With an 0.05mm fiber tip technical pen, the stepper movements are indistinguishable in the final drawing. I've also run the same drawing multiple times to check repeatability, and it's within probably 10 thou (10 * [1/1000 in]) at least at first glance with a small drawing.

Having a servo-based movement is probably important if you are cutting tough outdoor vinyl or stencil material, but if you are just moving a pen across paper, some of the advantages of servos don't come into play.

The only problem I've had with it is when cutting 4-5mil mylar for stencils. There, because of variations in the thickness of the mylar (I think), the machine sometimes fails to cut completely. It doesn't lose its place in the drawing, though, which makes me think that they are running the stepper motors in a closed-loop mode similar to how you'd use a servo. I am not 100% on that, it's just a theory I've developed after watching the thing at work for a while. I'm still enjoying just playing with it enough for the moment, so I haven't bothered to dig into its innards.

Lots of fun for under 200 bucks though, IMO.



"makes me think that they are running the stepper motors in a closed-loop mode similar to how you'd use a servo. I am not 100% on that, "

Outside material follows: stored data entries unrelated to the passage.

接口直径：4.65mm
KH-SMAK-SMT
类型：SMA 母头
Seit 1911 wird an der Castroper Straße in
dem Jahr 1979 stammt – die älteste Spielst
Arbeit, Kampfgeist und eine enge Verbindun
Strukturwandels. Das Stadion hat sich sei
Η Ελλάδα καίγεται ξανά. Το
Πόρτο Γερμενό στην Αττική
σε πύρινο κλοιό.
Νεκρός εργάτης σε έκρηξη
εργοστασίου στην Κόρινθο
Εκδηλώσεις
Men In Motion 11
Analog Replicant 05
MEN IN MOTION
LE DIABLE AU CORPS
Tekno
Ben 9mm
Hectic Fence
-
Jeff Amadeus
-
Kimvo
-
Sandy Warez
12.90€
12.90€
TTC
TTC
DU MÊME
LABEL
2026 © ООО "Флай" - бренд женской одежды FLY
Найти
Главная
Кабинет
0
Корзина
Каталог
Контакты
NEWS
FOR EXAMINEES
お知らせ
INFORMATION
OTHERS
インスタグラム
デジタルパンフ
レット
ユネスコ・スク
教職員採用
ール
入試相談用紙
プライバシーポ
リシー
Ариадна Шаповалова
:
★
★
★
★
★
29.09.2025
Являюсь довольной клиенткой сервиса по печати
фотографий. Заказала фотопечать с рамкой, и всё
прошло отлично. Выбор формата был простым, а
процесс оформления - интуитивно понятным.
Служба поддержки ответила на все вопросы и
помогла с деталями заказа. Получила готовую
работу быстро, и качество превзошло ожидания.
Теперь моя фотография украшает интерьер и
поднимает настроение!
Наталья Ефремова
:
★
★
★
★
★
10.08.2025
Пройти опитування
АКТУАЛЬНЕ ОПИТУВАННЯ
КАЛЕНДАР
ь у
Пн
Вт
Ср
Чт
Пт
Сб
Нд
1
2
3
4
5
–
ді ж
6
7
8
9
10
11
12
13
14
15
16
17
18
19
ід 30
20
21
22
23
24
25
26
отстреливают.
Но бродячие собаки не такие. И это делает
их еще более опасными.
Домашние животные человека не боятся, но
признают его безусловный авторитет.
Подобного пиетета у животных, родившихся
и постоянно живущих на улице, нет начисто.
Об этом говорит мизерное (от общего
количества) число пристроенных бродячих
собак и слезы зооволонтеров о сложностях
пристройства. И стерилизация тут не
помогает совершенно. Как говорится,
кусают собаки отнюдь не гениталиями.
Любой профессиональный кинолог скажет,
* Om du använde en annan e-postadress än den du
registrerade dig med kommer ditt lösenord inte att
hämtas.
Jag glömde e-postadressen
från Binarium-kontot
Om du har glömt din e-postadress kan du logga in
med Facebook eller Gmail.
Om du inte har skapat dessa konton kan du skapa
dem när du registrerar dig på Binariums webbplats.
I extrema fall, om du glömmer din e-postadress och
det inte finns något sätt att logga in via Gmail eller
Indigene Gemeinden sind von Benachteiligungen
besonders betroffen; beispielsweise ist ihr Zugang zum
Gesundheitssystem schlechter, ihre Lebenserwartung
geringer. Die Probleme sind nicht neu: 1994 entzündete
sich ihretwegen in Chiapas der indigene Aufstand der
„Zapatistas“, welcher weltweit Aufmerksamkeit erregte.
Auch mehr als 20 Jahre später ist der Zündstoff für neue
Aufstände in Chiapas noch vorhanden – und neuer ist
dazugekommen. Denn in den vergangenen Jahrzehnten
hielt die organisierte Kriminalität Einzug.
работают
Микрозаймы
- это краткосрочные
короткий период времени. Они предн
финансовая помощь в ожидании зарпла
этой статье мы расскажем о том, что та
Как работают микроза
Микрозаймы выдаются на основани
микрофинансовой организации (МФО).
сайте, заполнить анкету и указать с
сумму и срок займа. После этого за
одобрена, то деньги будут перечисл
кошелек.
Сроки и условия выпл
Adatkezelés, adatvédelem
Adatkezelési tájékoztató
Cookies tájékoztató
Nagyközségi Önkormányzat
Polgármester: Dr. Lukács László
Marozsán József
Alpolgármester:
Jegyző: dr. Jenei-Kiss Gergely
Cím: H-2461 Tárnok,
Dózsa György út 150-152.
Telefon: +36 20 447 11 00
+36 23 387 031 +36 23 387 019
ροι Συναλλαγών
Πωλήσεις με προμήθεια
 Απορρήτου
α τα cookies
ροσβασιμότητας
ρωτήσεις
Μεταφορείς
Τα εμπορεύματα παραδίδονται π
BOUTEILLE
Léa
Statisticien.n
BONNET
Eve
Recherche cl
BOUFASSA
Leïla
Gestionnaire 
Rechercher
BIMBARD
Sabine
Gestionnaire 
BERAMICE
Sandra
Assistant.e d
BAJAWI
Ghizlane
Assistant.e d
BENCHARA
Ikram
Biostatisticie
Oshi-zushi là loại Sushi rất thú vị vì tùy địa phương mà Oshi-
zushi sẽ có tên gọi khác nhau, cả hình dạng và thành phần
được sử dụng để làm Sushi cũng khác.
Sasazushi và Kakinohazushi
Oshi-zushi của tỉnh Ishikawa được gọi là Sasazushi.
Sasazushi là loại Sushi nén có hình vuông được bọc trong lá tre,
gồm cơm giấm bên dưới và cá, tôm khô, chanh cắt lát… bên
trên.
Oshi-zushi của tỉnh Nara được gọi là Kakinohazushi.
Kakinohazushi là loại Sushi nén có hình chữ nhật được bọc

Do the steppers have encoders on them? If not, the machine can't do closed loop control. It can keep track of where the rotor should be based on counting the steps of coils it has energized, but it has no way of directly keeping track of the rotor. A large enough torque resisting the rotor's rotation can cause the rotor to skip steps, but this doesn't influence the energizing of coils in the stator so the machine has no idea that anything has gone wrong.

An encoder lets you directly measure what's going on with the rotor (and therefore the shaft of the motor). You basically keep track of where you should be (based on counting the steps delivered to the stator coils) then use the encoder to validate. e.g. 'I've sent 12 steps so I should be 48 degrees from where I started. My encoder is reading 26 degrees, so I must have skipped steps somewhere along the way.'


If you use an encoder to adjust your position, then you are a servo; you probably won't use a stepper motor because the main advantage to a stepper motor is that you don't need position feedback to estimate the position accurately, but a stepper motor with feedback is just as much a servomechanism as any other motor with negative feedback.

[edit]

Wikipedia tells me that there are some mechanisms that use stepper motors that run mostly open-loop with an encoder only for detecting stepper-miss. Whether or not this qualifies as a servo-mechanism is up for debate.

In any event, I seriously doubt that a sub $200 plotter is doing this, as the encoder adds to the BOM.


If the step distance is very small then many designs would tolerate a fair amount of stepper-miss before being noticeable. Might be easiest to see if you did half of a shape, then went somewhere else and finished the shape.


What's the part number for the one you have, please?